Conway, supposed leader until the end, comes up a loser

By Cheyene Miller
University of Kentucky School of Journalism and Telecommunications

Despite polling about 5 percentage points ahead for the entire governor’s race, Democratic candidate Jack Conway came up 8.7 points short in his bid for Kentucky governor.

“Folks, tonight was not the result that we had hoped for, but is a result that we respect,” Conway said in his concession speech at the Kentucky Democratic Party election-night event in Frankfort.  

Conway said that once the result was final, he had a congratulatory phone conversation with his Republican opponent Matt Bevin.
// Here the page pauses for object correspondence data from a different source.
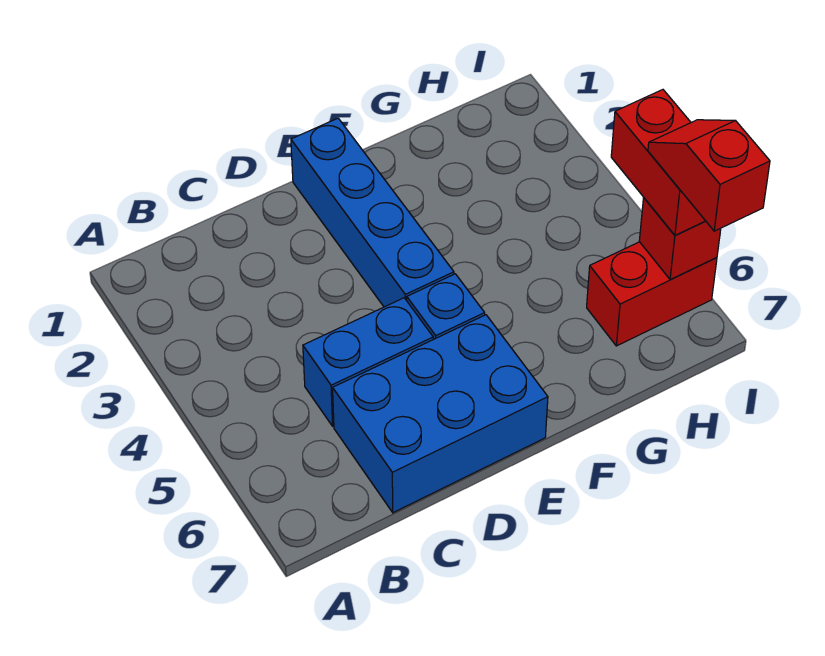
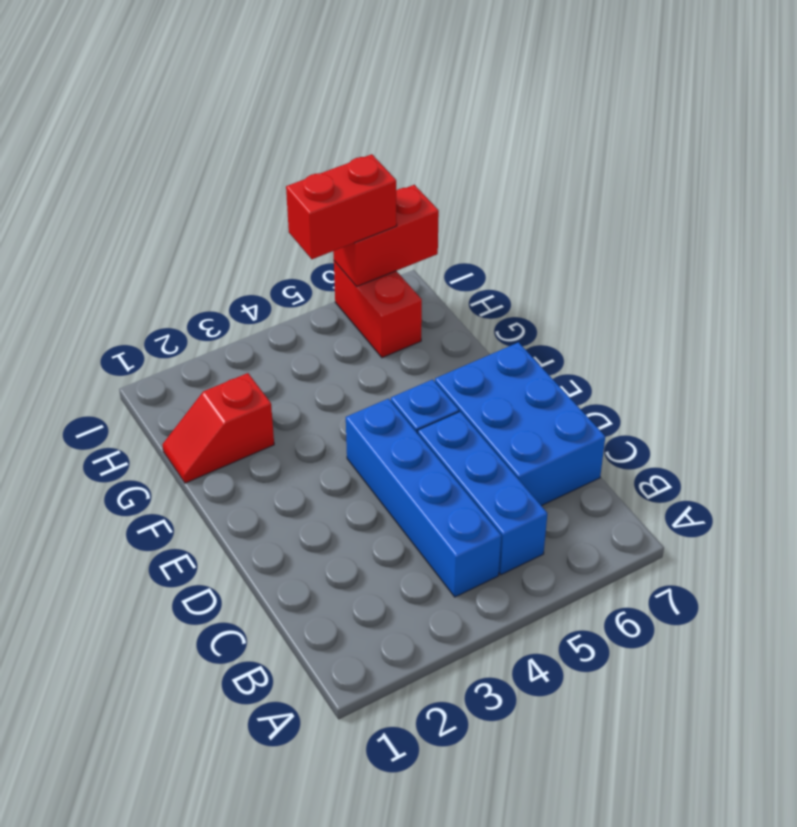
blue brick C5:D5 level 1 -> blue brick B5:D5 level 1
blue brick E1:E4 level 1 -> blue brick B4:E4 level 1
red brick I6 level 2 -> red brick I6:I7 level 2
red slope I6:I7 level 4 top 7 -> red slope G1:G2 level 1 top 2

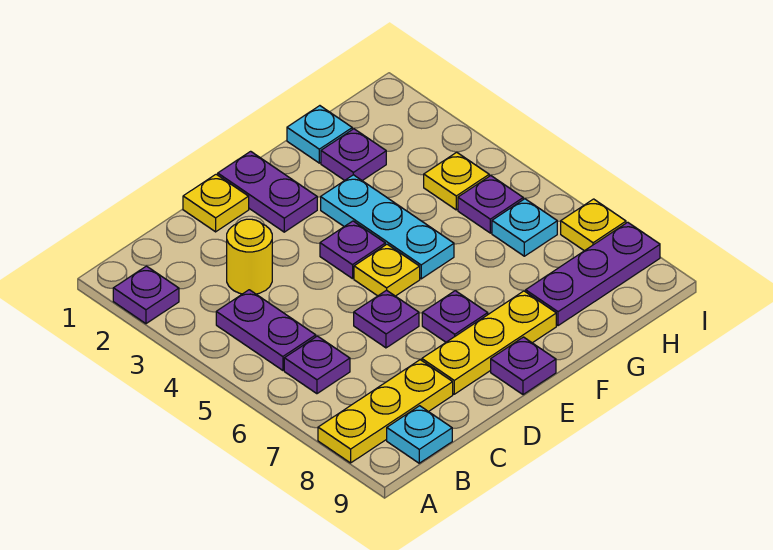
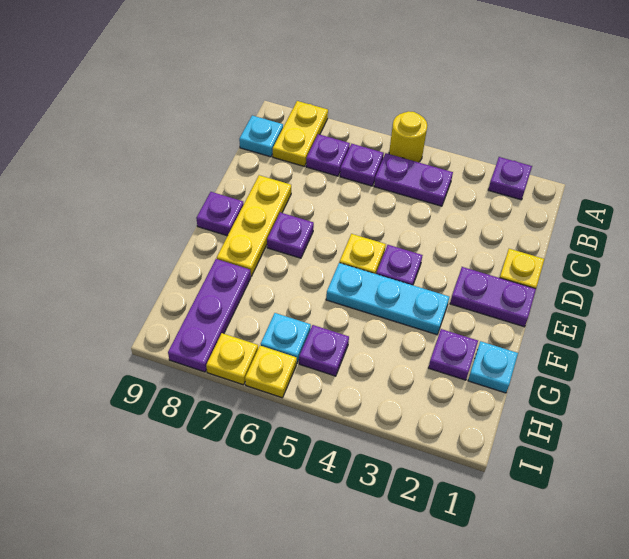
yellow plate A8:C8 level 1 -> yellow plate A8:B8 level 1
yellow round brick C3 level 1 -> yellow round brick A5 level 1
purple plate D6 level 1 -> purple plate B7 level 1
yellow plate H4 level 1 -> yellow plate I6 level 1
“It was a cordial phone call,” said Conway, who said he told Bevin “that if he ever needed any assistance that this Democrat is at his disposal.”
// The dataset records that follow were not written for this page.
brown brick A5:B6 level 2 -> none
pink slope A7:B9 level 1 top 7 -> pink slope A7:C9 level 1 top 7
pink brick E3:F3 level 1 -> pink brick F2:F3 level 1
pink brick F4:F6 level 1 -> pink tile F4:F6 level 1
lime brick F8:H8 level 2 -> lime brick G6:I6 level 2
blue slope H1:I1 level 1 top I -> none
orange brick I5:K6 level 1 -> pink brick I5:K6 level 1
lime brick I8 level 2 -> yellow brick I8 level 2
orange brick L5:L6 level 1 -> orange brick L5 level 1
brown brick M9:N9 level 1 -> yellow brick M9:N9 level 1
The Democratic crowd seemed to lose a little morale each time the election results were updated on the monitors.

“It’s surprising, but it doesn’t really bother me.  We live in a great country (and) we have the freedom to do this so however it turns out, that’s what the people chose and I support that,” state Rep. Dean Schamore of Hardinsburg said as the final results were being tallied.

Schamore said he doesn’t necessarily consider Bevin to be unqualified for the job. “He’s just not my choice for governor,” Schamore said.  “I’m sure he’s a good person.”
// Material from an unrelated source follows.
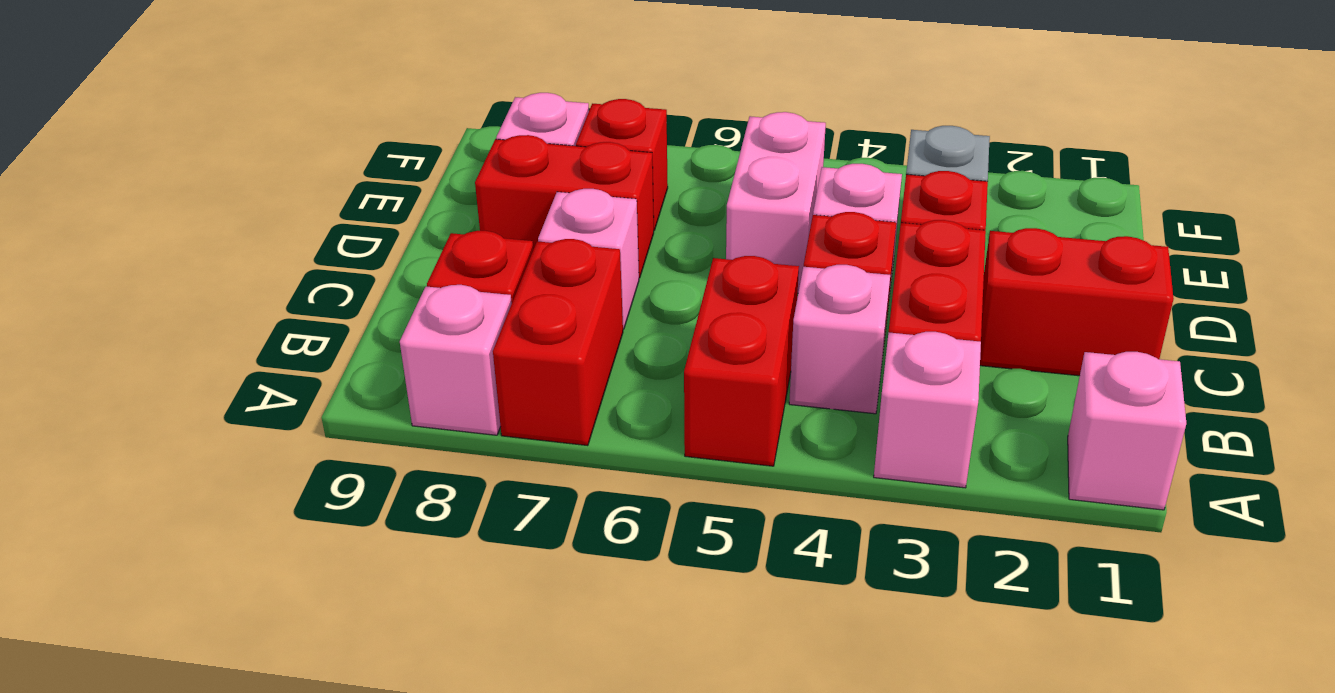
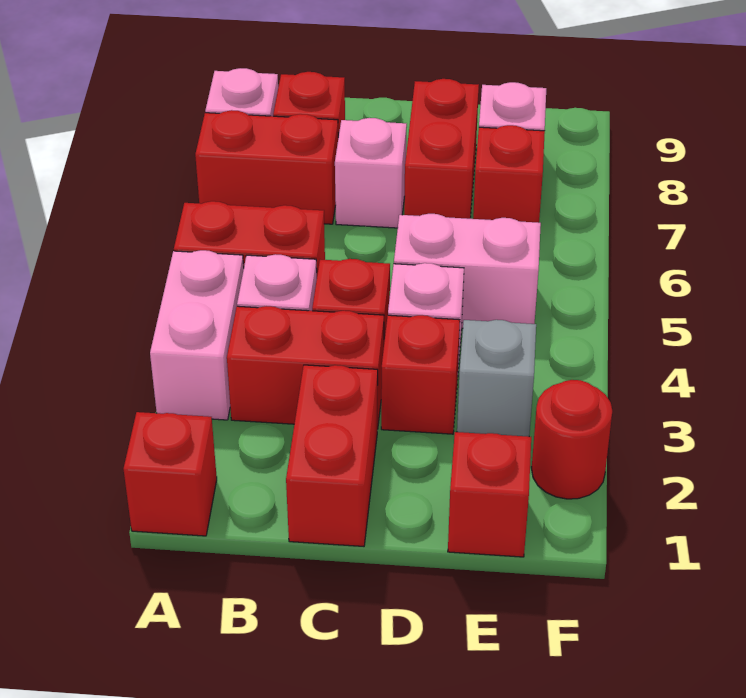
pink brick A1 level 1 -> red brick A1 level 1
pink brick A3 level 1 -> pink brick A3:A4 level 1
none -> red brick E1 level 1
none -> red round brick F2 level 1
Steve Crisp, a telecommunications businessman from Georgetown, said that he is a Republican who voted Democratic Tuesday because he thought Conway was “the guy for the job.” He added, “I really just don’t know a lot about Mr. Bevin.”

Corey Hyde, a University of Kentucky computer science senior from London, said Conway’s loss was “not quite what I expected.” Hyde said his boyfriend was a union employee and feared a Bevin victory because Bevin wants a "right to work" law than bans labor contracts that require all employees to pay union dues or fees.

In his speech, Conway showed gratitude to the people of Kentucky he had met during his campaign. “You’ve opened your homes, you’ve opened your hearts.  You’ve made me a better person in so many ways,” he said.

Conway said he respected Kentucky voters and their decision, and thanked them for the “tremendous honor of serving as the state’s attorney general. He also thanked Gov. Steve Beshear, Lt. Gov. Crit Luallen, his campaign team, and his family.

“Tonight I consider myself the most blessed man on the face of the earth,” said Conway in regard to his family.  During his speech he turned toward his two young daughters and said “Daddy’s going to be home a lot.”

Conway focused much of his campaign on education as well as challenging Bevin on Kynect, Kentucky’s private health insurance market established under the federal health reform, and the Medicaid expansion.

Bevin will replace current term-limited Beshear, Conway’s fellow Democrat. His victory represents a change in Kentucky’s longstanding tradition of electing Democrats to the governor’s mansion; they have held it for 40 of the last 44 years.